Ireland placed on full Level 5 restrictions for a month

Hospital admissions with the coronavirus are on the rise

Alarmed by the deteriorating Covid-19 situation in Ireland despite harsh restrictions already in place, the government has decided to place the entire country on full Level 5 curbs. The restrictions took effect on 31 December and will remain at least until 31 January, depending on how the situation unfolds.

Stay-at-home order

As part of the new regime, no household can admit outside visitors unless they are from its support bubble or the visit is for essential family reasons. Stay-at-home order is issued with a number of exemptions - travel for work, education or other essential purposes, or exercise within 5 km of one’s home.

Only essential retail outlets and services, including food stores and pharmacies, can operate. People are told to work from home, unless they are employed at healthcare, social care or other essential services that cannot be provided remotely. Weddings are capped at 6 guests from 3 January and funerals – at 10 mourners.

Only professional sports can continue without audience. Outdoor tennis and golf are not permitted, as well as outdoor or indoor exercise activities. Gyms, leisure centres and swimming pools close.

No organised outdoor gatherings should take place. Museums, galleries and other cultural attractions are closed. Bars, cafes and restaurants (including those in hotels) can provide takeaway or delivery services only. Hotels and other accommodation establishments can be open for non-tourist purposes.

Primary and secondary schools are set to reopen on 11 January.

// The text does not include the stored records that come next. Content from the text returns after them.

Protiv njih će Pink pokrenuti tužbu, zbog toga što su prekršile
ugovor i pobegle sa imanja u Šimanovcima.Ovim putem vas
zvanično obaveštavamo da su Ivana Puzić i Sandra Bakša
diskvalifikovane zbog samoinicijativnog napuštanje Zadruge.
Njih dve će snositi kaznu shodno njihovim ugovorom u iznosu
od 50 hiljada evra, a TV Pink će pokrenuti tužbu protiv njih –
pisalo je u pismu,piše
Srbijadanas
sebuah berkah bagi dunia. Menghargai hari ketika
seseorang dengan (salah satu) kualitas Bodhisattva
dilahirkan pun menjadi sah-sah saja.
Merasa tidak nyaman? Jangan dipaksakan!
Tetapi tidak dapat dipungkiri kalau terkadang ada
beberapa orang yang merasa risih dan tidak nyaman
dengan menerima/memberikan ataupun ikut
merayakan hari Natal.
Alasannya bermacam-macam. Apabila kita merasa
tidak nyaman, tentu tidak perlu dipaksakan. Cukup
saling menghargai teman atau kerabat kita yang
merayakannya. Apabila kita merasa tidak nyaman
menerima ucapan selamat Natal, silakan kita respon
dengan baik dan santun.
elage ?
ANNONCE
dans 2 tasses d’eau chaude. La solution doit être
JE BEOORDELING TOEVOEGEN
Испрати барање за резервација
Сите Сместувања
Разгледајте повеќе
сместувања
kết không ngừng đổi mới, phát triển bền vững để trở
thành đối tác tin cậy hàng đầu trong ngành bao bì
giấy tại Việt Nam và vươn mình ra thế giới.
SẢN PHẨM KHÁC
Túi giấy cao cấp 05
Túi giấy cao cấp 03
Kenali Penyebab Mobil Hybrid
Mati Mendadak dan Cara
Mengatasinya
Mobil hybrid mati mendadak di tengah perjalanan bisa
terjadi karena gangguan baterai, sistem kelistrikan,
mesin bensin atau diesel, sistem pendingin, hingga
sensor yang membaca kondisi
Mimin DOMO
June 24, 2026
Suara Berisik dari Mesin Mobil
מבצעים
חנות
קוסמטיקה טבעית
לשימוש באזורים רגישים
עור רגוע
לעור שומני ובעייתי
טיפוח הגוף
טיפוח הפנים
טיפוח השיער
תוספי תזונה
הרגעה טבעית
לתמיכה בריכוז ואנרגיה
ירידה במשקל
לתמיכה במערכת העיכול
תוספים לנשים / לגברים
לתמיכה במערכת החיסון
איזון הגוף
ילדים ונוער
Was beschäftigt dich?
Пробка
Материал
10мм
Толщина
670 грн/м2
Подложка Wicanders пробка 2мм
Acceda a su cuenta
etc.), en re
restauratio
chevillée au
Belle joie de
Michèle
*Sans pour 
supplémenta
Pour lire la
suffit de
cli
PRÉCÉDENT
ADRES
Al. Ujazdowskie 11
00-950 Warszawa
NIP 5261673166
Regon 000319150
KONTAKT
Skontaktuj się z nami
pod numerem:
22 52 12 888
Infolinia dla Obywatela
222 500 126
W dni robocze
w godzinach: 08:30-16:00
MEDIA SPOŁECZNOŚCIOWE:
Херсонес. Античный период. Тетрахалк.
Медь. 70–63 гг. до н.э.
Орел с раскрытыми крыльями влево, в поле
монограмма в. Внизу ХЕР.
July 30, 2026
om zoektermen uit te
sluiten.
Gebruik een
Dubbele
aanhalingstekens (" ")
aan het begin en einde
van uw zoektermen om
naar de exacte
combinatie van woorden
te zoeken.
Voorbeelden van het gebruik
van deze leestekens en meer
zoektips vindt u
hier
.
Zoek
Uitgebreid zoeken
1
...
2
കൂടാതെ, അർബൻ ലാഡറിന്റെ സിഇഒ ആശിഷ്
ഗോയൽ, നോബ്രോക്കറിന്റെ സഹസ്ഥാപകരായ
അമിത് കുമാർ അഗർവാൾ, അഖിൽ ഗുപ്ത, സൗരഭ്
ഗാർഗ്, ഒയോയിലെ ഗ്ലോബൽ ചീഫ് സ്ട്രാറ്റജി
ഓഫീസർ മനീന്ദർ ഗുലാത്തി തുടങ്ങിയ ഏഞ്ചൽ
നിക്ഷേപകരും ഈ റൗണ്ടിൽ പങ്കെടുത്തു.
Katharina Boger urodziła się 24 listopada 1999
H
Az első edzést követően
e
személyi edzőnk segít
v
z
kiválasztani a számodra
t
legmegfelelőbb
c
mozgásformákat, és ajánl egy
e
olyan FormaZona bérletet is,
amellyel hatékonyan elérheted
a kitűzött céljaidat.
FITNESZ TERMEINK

Worse than reported numbers suggest

The National Public Health Emergency Team (NPHET) has warned that additional measures may be required if there is continued deterioration. In a letter to the Minister for Health, Stephen Donnelly, quoted by RTE, Chief Medical Officer, Dr Tony Holohan, recommends that strict Level 5 "stay at home measures" are to be introduced for six weeks – the minimum time needed to bring the coronavirus R number down.

Professor Philip Nolan, chairman of the NPHET's Irish Epidemiological Modelling Advisory Group, told RTE that there are thousands of positive cases still awaiting official confirmation and the situation in Ireland is actually worse than the number of daily new cases reported since Christmas would suggest.

The computer system for notifying infectious diseases is outdated; it was designed to report sporadic cases on a weekly basis and not the current wave of daily infections, he explained. The number of hospital admissions continues to rise and even if the R number was brought below one, there could still be a peak of 700 to 1 000 people in hospital with Covid-19 by early to mid January.